Here, Republicans are instead offering a mix of electric vehicle usage fees and unused federal spending, though their original plan has few specific details about payment. They demand that "all users of certain types of infrastructure (e.g. electric vehicles)" contribute to new income. Republicans also want to recycle unused federal funds from the Covid-19 relief bill and extend the cap on state and local tax withholding that some Democrats want to lift.
What if Republicans and Democrats can't agree on infrastructure?
The Democrats' approach to Covid-19 aid offers a glimpse of what could happen if the two parties fail to reach an agreement on infrastructure. Thanks to a procedural maneuver by Senate Majority Leader Chuck Schumer, Democrats now have two more ways to use the budget vote to get their top priorities passed with just 51 votes in the tightly-divided Senate, and they could only use one of them for infrastructure.

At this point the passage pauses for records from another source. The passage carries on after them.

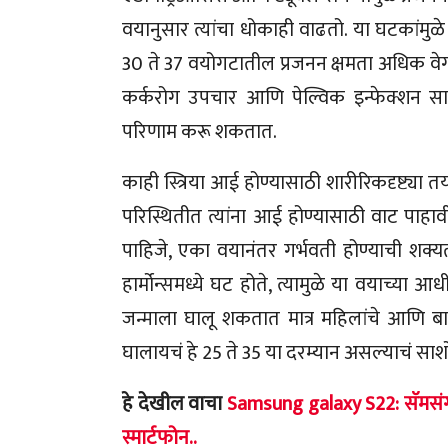
वयानुसार त्यांचा धोकाही वाढतो. या घटकांमुळे 
30 ते 37 वयोगटातील प्रजनन क्षमता अधिक वेगा
कर्करोग उपचार आणि पेल्विक इन्फेक्शन सार
परिणाम करू शकतात.
काही स्त्रिया आई होण्यासाठी शारीरिकदृष्ट्या
परिस्थितीत त्यांना आई होण्यासाठी वाट पाहाव
पाहिजे, एका वयानंतर गर्भवती होण्याची शक्य
हार्मोन्समध्ये घट होते, त्यामुळे या वयाच्या आ
जन्माला घालू शकतात मात्र महिलांचे आणि बा
घालायचं हे 25 ते 35 या दरम्यान असल्याचं स
हे देखील वाचा
Samsung galaxy S22: सॅमसंग
स्मार्टफोन..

"If (Republicans) don't see the great, bold need for infrastructure and climate change that the nation sees and wants and that we see and want, we must move forward without them," Schumer said in a CNN interview last week. "But our first preference, let's see if they can work non-partisan."

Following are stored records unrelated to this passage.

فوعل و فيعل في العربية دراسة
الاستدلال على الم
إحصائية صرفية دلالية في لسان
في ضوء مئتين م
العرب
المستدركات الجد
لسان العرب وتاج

Some Republicans have signaled that there is room for common ground, as demonstrated by the proposal presented on Thursday: For example, Capito and Carper have already worked together on water infrastructure legislation to invest in resources aimed at improving access to safe drinking water. And Sens. Chris Coons (D-DE) and John Cornyn (R-TX) previously put into practice the idea of approving a bipartisan infrastructure measure worth $ 800 billion and considering the more controversial principles separately.
Whether a bipartisan deal is actually possible remains to be seen: the top Democratic priorities, including an investment of $ 400 billion in improving access to long-term care, have been deemed irrelevant by Republicans. And the Republicans' opening offer of $ 568 billion – similar to the Covid-19 aid case – is just a fraction of the more than $ 2 trillion plan proposed by Biden.
Depending on how willing both parties are to compromise, it is very likely that Democrats will move unilaterally again.
"Until the Republicans realize that the needs are far greater than what they are proposing, I don't know we will get much further." I hope so … but we won't wait forever, ”Senator Mazie Hirono (D-HI) told Politico.
What exactly Democrats could do under reconciliation is still somewhat unclear at this point: since such bills must focus on taxes and spending, all provisions are subject to scrutiny by MP Elizabeth MacDonough, who can determine whether certain principles are required to move out. MP Peter DeFazio (D-OR), Chairman of the House's Transport Committee, is one of those who has wondered whether programs such as land transport and sewage permits are an option.
“No new program can be created in the vote. There are tons of things you can't do about reconciliation, ”he told Reuters' Susan Cornwell in mid-April. “The MP has a session with a senator who has been dead for eleven years and who made a rule 37 years ago. It's arbitrary, capricious, and stupid. "
Addressing this issue will be the next challenge for Democrats when they choose to go it alone again.